Neural Networks (Lectures 11-14)#

  • Basics: Neurons, activation functions (ReLU, Sigmoid, Tanh).

  • Backpropagation: Algorithm to update network weights using gradients.

  • Autoencoders: Neural networks trained to reproduce their input.

  • CNN (Convolutional Neural Networks): Specialized for grid-like data (e.g., images).

  • RNN (Recurrent Neural Networks): Suited for sequence data (e.g., time series).

PGMs (Probabilistic Graphical Models) (Lectures 20-22)#

  • Directed PGMs: Represent conditional dependencies (e.g., Bayesian Networks).

  • Undirected PGMs: Represent symmetric relationships (e.g., Markov Random Fields).

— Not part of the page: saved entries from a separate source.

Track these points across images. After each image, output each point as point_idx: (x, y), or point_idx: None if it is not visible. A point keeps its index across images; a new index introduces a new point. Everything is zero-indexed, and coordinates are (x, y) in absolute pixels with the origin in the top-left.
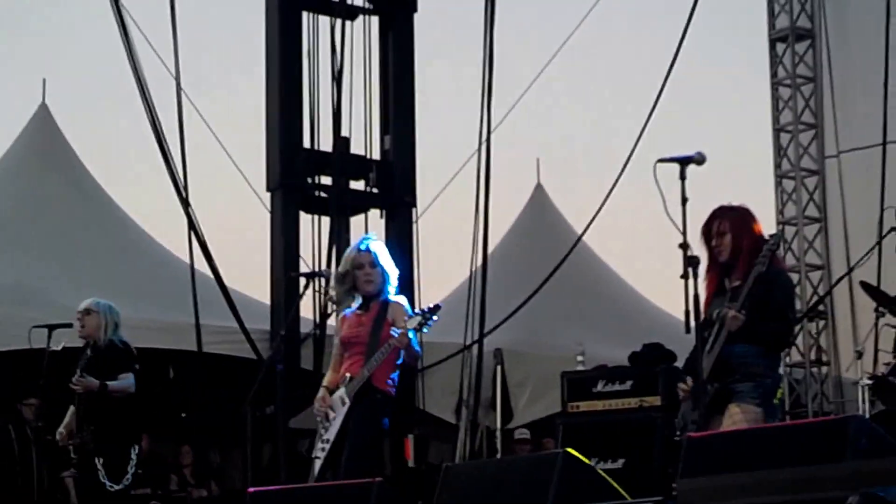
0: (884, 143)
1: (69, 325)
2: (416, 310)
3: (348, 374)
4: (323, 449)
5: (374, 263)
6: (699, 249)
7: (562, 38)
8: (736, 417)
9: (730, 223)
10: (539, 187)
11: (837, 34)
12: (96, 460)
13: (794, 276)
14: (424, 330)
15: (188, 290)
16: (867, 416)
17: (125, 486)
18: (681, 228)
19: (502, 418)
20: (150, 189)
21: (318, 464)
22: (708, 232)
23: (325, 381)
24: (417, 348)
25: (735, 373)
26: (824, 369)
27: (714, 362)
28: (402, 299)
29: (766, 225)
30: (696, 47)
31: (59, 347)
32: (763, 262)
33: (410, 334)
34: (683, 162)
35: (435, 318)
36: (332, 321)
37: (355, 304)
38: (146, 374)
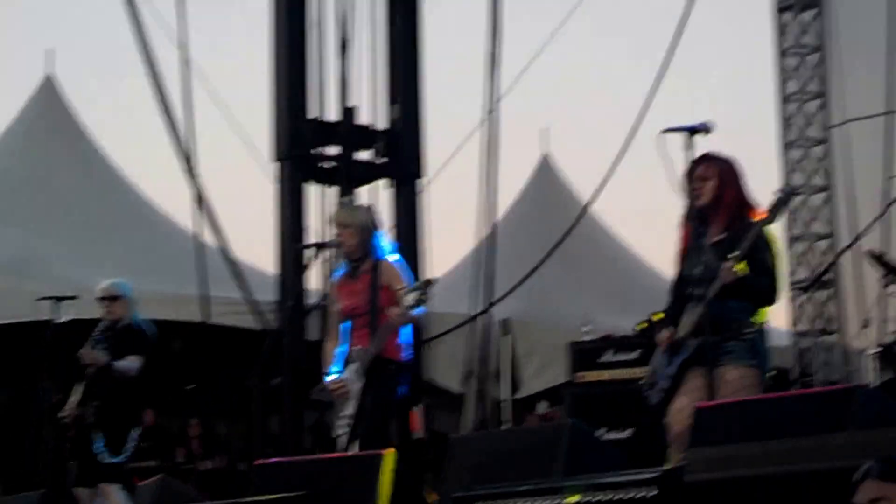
0: (889, 112)
1: (75, 298)
2: (412, 284)
3: (359, 347)
4: (346, 426)
5: (344, 223)
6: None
7: (570, 6)
8: (735, 384)
9: (717, 170)
10: (546, 157)
11: (843, 4)
12: (92, 434)
13: (802, 245)
14: (422, 308)
15: (194, 261)
16: (876, 384)
17: (121, 461)
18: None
19: (511, 389)
20: (156, 160)
21: (342, 441)
22: (691, 174)
23: (326, 357)
24: (415, 314)
25: (726, 329)
26: (832, 338)
27: (702, 317)
28: (394, 257)
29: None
30: (703, 16)
31: (67, 319)
32: (772, 216)
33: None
34: (690, 132)
35: (430, 292)
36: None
37: (341, 268)
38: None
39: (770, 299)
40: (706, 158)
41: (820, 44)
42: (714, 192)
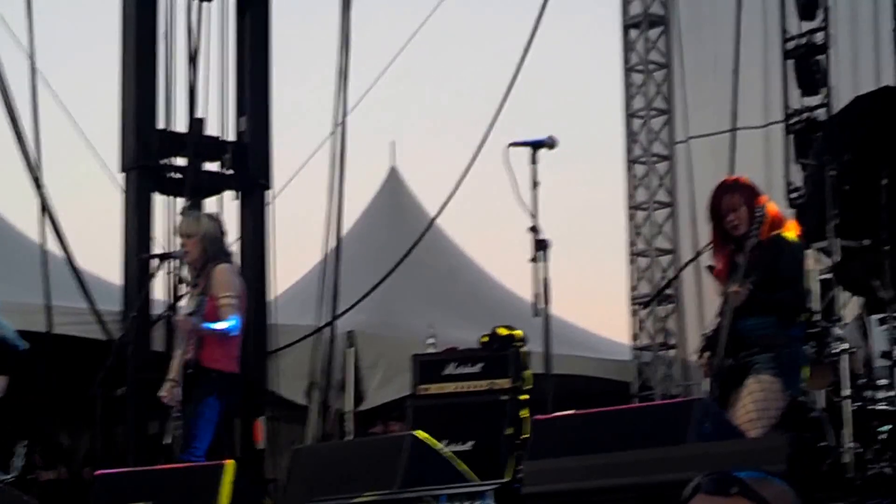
0: (732, 130)
1: None
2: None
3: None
4: (176, 428)
5: (187, 233)
6: (553, 231)
7: (418, 22)
8: (752, 388)
9: (742, 196)
10: (393, 170)
11: (689, 21)
12: None
13: (644, 261)
14: (229, 323)
15: (39, 270)
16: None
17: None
18: (531, 212)
19: (354, 401)
20: (1, 168)
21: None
22: (718, 208)
23: (172, 363)
24: (213, 327)
25: (753, 346)
26: (672, 352)
27: (728, 337)
28: (221, 266)
29: (616, 209)
30: (551, 32)
31: None
32: (754, 233)
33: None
34: (535, 146)
35: (202, 306)
36: (184, 302)
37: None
38: None
39: (792, 310)
40: (728, 188)
41: (666, 61)
42: (748, 216)
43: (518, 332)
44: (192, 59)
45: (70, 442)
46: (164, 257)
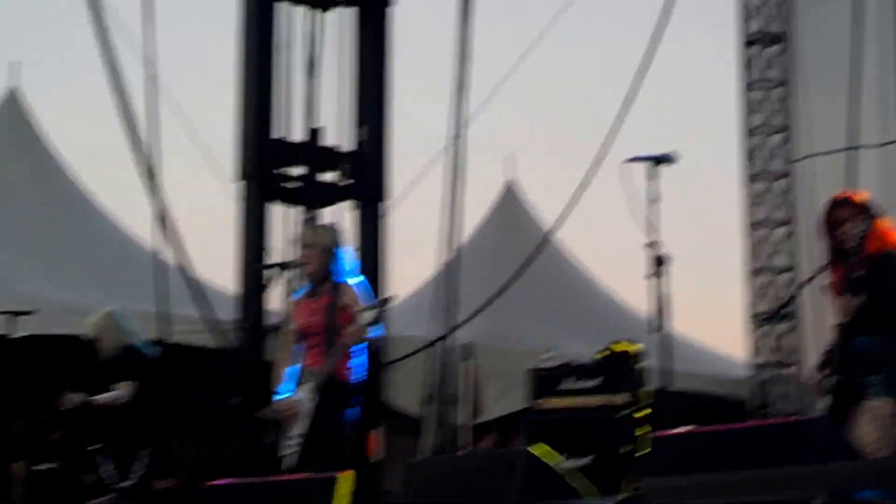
0: (853, 147)
1: (31, 313)
2: (370, 303)
3: (312, 366)
4: (294, 446)
5: (308, 244)
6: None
7: (536, 35)
8: (871, 414)
9: (852, 211)
10: (511, 183)
11: (809, 38)
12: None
13: (763, 278)
14: (380, 328)
15: (153, 278)
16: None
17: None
18: (650, 227)
19: (470, 414)
20: (119, 175)
21: (288, 461)
22: (830, 222)
23: (277, 376)
24: (375, 334)
25: (862, 365)
26: (790, 371)
27: (840, 354)
28: (356, 280)
29: (734, 226)
30: (670, 48)
31: (23, 335)
32: (858, 248)
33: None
34: (655, 161)
35: (388, 310)
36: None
37: (303, 287)
38: None
39: None
40: (839, 203)
41: (785, 78)
42: (857, 233)
43: (635, 348)
44: (311, 68)
45: (182, 451)
46: (280, 267)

  • Inference in PGMs: Compute conditional marginals from joint distributions.

  • Exact Inference: Algorithms like variable elimination.

  • Approximate Inference: Techniques like sampling.

  • Parameter Estimation: MLE, EM (Expectation Maximization) for latent variables.

Application (Project 1)#

  • Review Key Steps: Data preprocessing, model selection, evaluation metrics, results, and conclusions.

Given the extensive topics, it’s essential to have a deeper understanding of each, especially the critical concepts. This cheatsheet provides a quick reference, but detailed notes, practice problems, and examples will help in mastering the material.